Information shown:
============

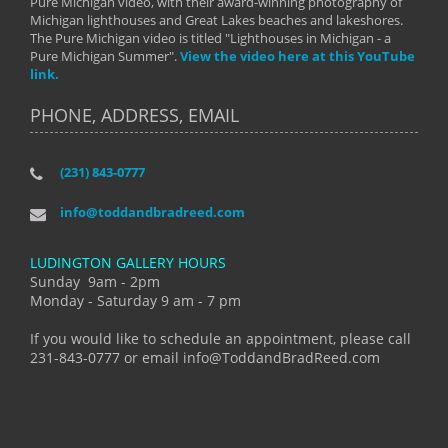
Pure Michigan video, with their award-winning photography of
Michigan lighthouses and Great Lakes beaches and lakeshores.
The Pure Michigan video is titled "Lighthouses in Michigan - a
Pure Michigan Summer".
View the video here at this YouTube
link.
PHONE, ADDRESS, EMAIL
(231) 843-0777
info@toddandbradreed.com
LUDINGTON GALLERY HOURS
Sunday 9am - 2pm
Monday - Saturday 9 am - 7 pm
If you would like to schedule an appointment, please call
231-843-0777 or email info@ToddandBradReed.com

============

Written task:
Look above for the line holding "Michigan lighthouses and", then set down exactly that line and every line after it up to and including the line holding "Monday - Saturday 9 am - 7 pm", with nothing else.

Answer for the task:
Michigan lighthouses and Great Lakes beaches and lakeshores.
The Pure Michigan video is titled "Lighthouses in Michigan - a
Pure Michigan Summer".
View the video here at this YouTube
link.
PHONE, ADDRESS, EMAIL
(231) 843-0777
info@toddandbradreed.com
LUDINGTON GALLERY HOURS
Sunday 9am - 2pm
Monday - Saturday 9 am - 7 pm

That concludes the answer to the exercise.